How Jordan Anderson discovered his race hauler is a ‘time capsule’
If not for the COVID-19 pandemic that’s brought NASCAR and much of the country to a stop, it might have taken Jordan Anderson a while to discover his race team’s hauler was a “time capsule.”
When you’re not expecting to race until at least May, there’s not too much you can do around your race shop.
What you can do is clean your hauler, which would be a “bottom of the totem pole” chore for his Truck Series team in more normal times.
That’s what Anderson was doing today when he learned that the hauler his team has used since 2019 once pulled into the Cup Series garage … 18 years ago.
“Underneath the seat cushions it had ‘Hooters Racing / No. 11’ on it. …. handwritten in sharpie,” Anderson said.
The No. 11 and Hooters were a combo associated with Cup Series driver Brett Bodine from 2002-03 when Bodine owned his own team.
As for the inscribed cushion?
“Somebody pointed this out on Twitter that’s a common thing that Featherlite did when they manufactured these haulers,” Anderson said. “All the seats were made in a common area and the way they marked what hauler they were going in was somebody would just take a sharpie on the bottom board of the cushions and write what hauler it was going in.”
There were more relics from the early 2000s found underneath the hauler’s drawers.
“We found a couple of … setup sheets and stuff like that that had Brett Bodine, the 11 logo on it,” Anderson said. “Then we found one note that I think had practice times from like Phoenix in 2002 in there.”
Anderson, who finished second in the season-opening race at Daytona for his first career top five, purchased the hauler from Premium Motorsports at the end of the 2018 season. Before Premium, it was owned by Stewart Friesen when he began competing in the Truck Series in 2017. Before that, it hauled Tommy Baldwin Racing’s No. 7 Cup car driven by Alex Bowman in 2015.
Using equipment that’s survived through multiple racing generations is not a new experience for Anderson’s self-owned team.

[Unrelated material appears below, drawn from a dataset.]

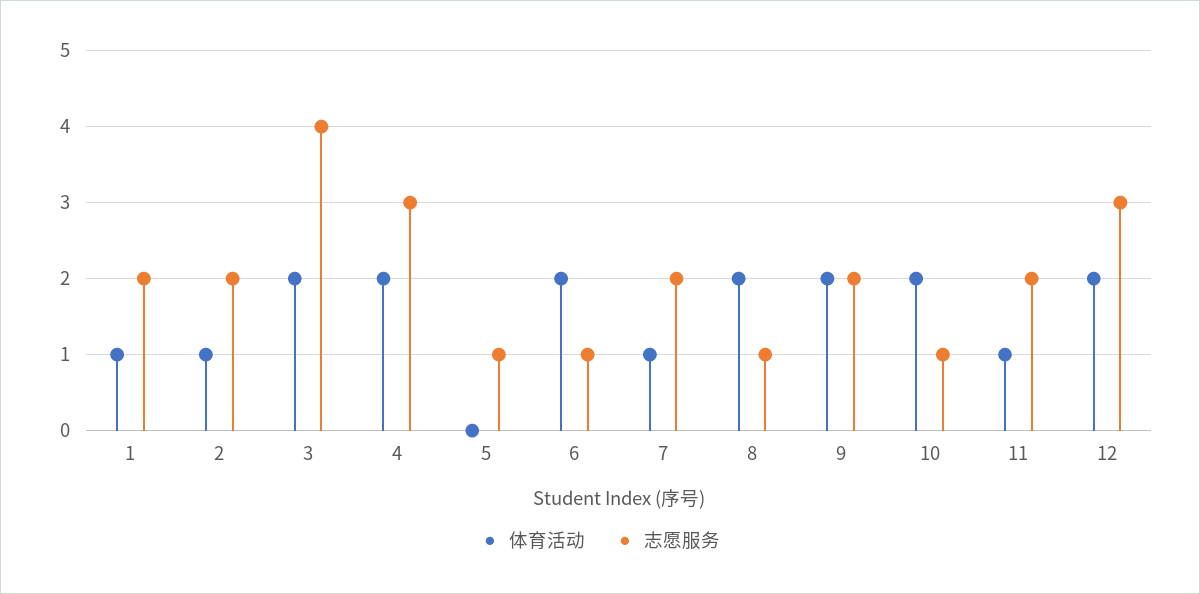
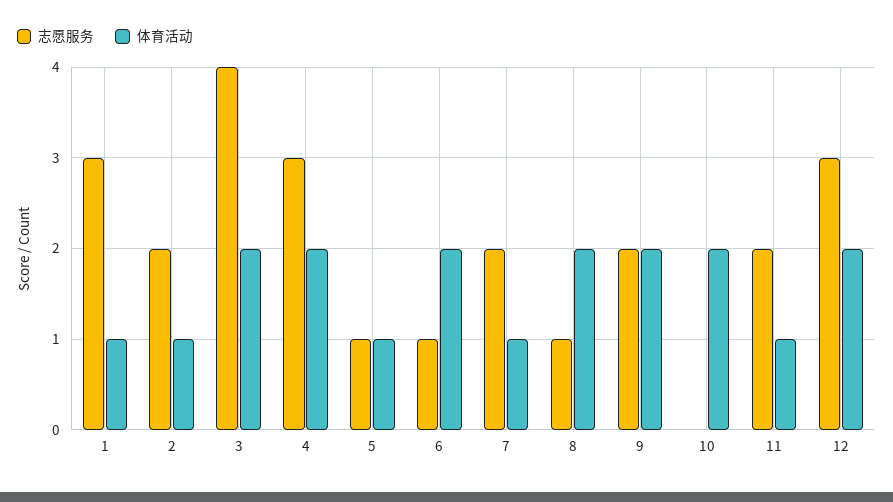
志愿服务, 1: 2 -> 3
体育活动, 5: 0 -> 1
志愿服务, 10: 1 -> 0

“Honestly, it’s been my entire career,” said Jordan, who currently owns chassis once used by GMS Racing. “With us being a smaller team, we don’t actually manufacturer the chassis. We may do body work, things like that. Most chassis and parts that we buy come from smaller teams and there’s a lot of people that are here in Mooresville that sell used parts.”
Jordan said he has brake calipers that are engraved with “KHI,” the initials for Kevin Harvick Inc., the Truck and Xfinity Series team Harvick operated that closed in 2011.
“It’s pretty crazy to go back and find some of the parts and pieces that we got that have been recycled from bigger teams,” Anderson said. “The fact that stuff gets recycled and reused is how teams like myself stay alive. Because for us to go out and buy all brand new stuff, you’d run out of money pretty quickly.”
As for his hauler, Anderson views its journey through the auto racing community as having come “full circle.”
“That hauler started its life with Brett Bodine, but he owned his team back then and now (it’s) with me owning our team in the Truck Series,” Anderson said. “Most stuff in racing has got a pretty long story. You don’t often get too fortunate to find stuff like what we found today to be able to trace it all the way back.”